=== YOUR ASSIGNMENT ===
Below are the records. Reproduce exactly the lines from the one containing "Technologie" through the final line, and omit any pictures.

=== RAW DATA ===

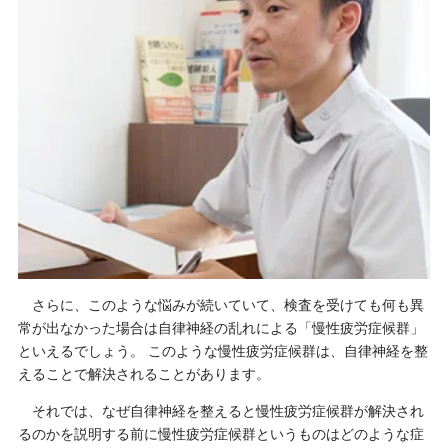
さらに、このような悩みが続いていて、検査を受けても何も異
常が出なかった場合は自律神経の乱れによる「慢性疲労症候群」
といえるでしょう。 このような慢性疲労症候群は、自律神経を整
えることで解決されることがあります。
それでは、なぜ自律神経を整えると慢性疲労症候群が解決され
るのかを説明する前に慢性疲労症候群というものはどのような症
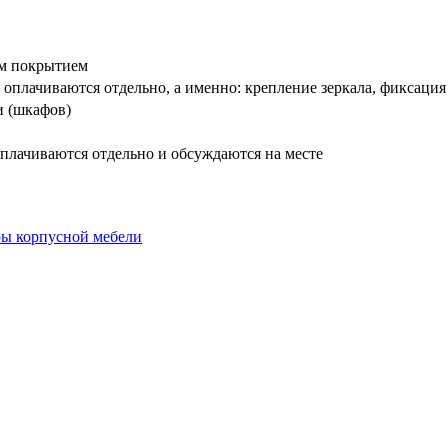
вым покрытием
оплачиваются отдельно, а именно: крепление зеркала, фиксация
и (шкафов)
плачиваются отдельно и обсуждаются на месте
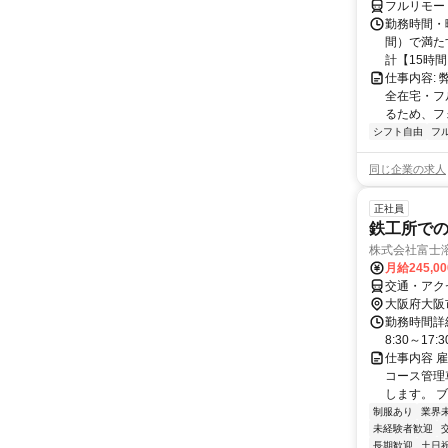
フルリモー
勤務時間・曜
間）で満たす
計【15時間】
仕事内容:
全在宅・フ
るため、フ
シフト自由
フ
同じ企業の求人
正社員
鉄工所での
株式会社富士
月給245,0
交通・アク
大阪府大阪
勤務時間詳細
8:30～17:
仕事内容 
コース管理
します。 ブ
制服あり
業界
未経験者歓迎
長期歓迎
土日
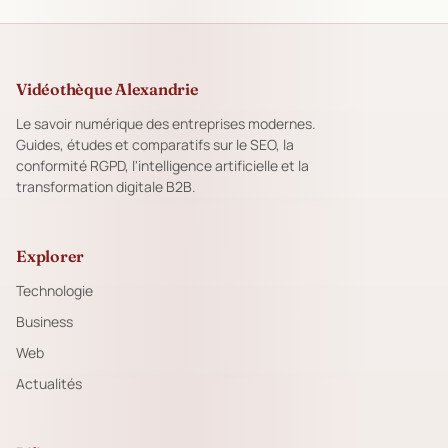
Vidéothèque Alexandrie
Le savoir numérique des entreprises modernes.
Guides, études et comparatifs sur le SEO, la
conformité RGPD, l'intelligence artificielle et la
transformation digitale B2B.
Explorer
Technologie
Business
Web
Actualités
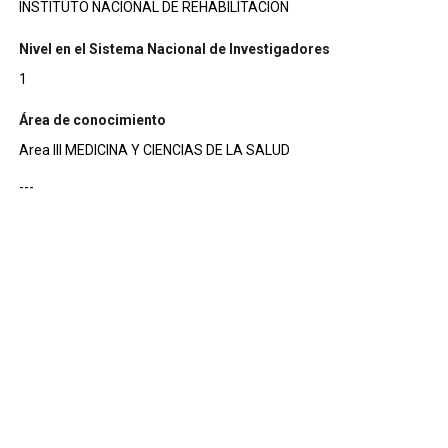
INSTITUTO NACIONAL DE REHABILITACION
Nivel en el Sistema Nacional de Investigadores
1
Área de conocimiento
Area III MEDICINA Y CIENCIAS DE LA SALUD
---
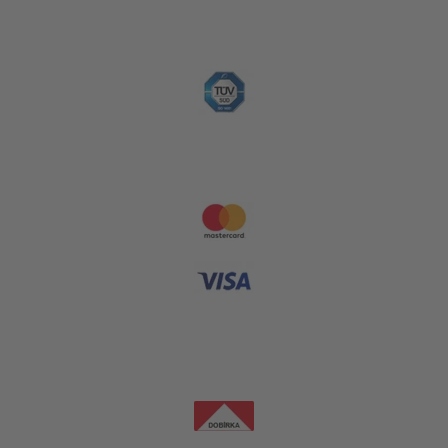
Platební metody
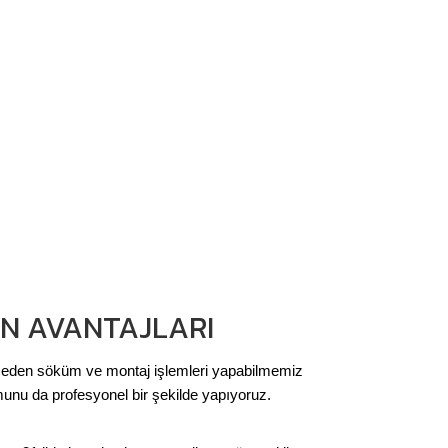
IN AVANTAJLARI
rmeden söküm ve montaj işlemleri yapabilmemiz
munu da profesyonel bir şekilde yapıyoruz.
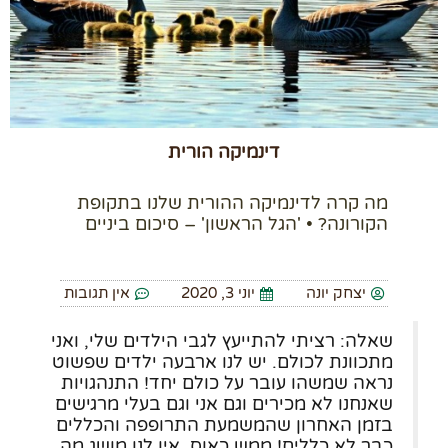
דינמיקה הורית
מה קרה לדינמיקה ההורית שלנו בתקופת
הקורונה? • 'הגל הראשון' – סיכום ביניים
יצחק יונה
יוני 3, 2020
אין תגובות
שאלה: רציתי להתייעץ לגבי הילדים שלי, ואני
מתכוונת לכולם. יש לנו ארבעה ילדים שפשוט
נראה שמשהו עובר על כולם יחד! התנהגויות
שאנחנו לא מכירים וגם אני וגם בעלי מרגישים
בזמן האחרון שהמשמעת התרופפה והכללים
כבר לא כללים! ממש כאוס. אין לנו מושג מה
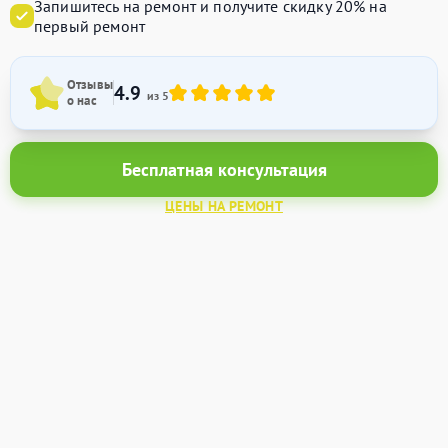
Запишитесь на ремонт и получите
скидку 20%
на
первый ремонт
Отзывы
4.9
из 5
о нас
Бесплатная консультация
ЦЕНЫ НА РЕМОНТ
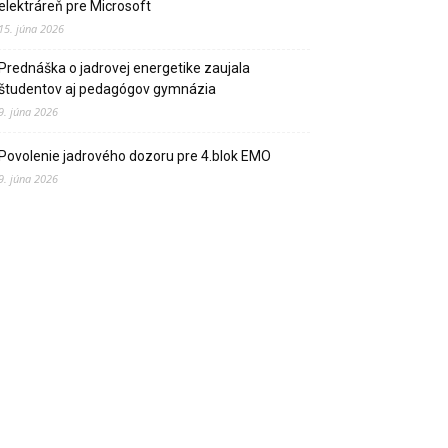
elektráreň pre Microsoft
15. júna 2026
Prednáška o jadrovej energetike zaujala
študentov aj pedagógov gymnázia
9. júna 2026
Povolenie jadrového dozoru pre 4.blok EMO
9. júna 2026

=== ANSWER ===
Technologie
Business
Web
Actualités
INSTITUTO NACIONAL DE REHABILITACION
Nivel en el Sistema Nacional de Investigadores
1
Área de conocimiento
Area III MEDICINA Y CIENCIAS DE LA SALUD
---
Platební metody
IN AVANTAJLARI
rmeden söküm ve montaj işlemleri yapabilmemiz
munu da profesyonel bir şekilde yapıyoruz.
דינמיקה הורית
מה קרה לדינמיקה ההורית שלנו בתקופת
הקורונה? • 'הגל הראשון' – סיכום ביניים
יצחק יונה
יוני 3, 2020
אין תגובות
שאלה: רציתי להתייעץ לגבי הילדים שלי, ואני
מתכוונת לכולם. יש לנו ארבעה ילדים שפשוט
נראה שמשהו עובר על כולם יחד! התנהגויות
שאנחנו לא מכירים וגם אני וגם בעלי מרגישים
בזמן האחרון שהמשמעת התרופפה והכללים
כבר לא כללים! ממש כאוס. אין לנו מושג מה
Запишитесь на ремонт и получите
скидку 20%
на
первый ремонт
Отзывы
4.9
из 5
о нас
Бесплатная консультация
ЦЕНЫ НА РЕМОНТ
elektráreň pre Microsoft
15. júna 2026
Prednáška o jadrovej energetike zaujala
študentov aj pedagógov gymnázia
9. júna 2026
Povolenie jadrového dozoru pre 4.blok EMO
9. júna 2026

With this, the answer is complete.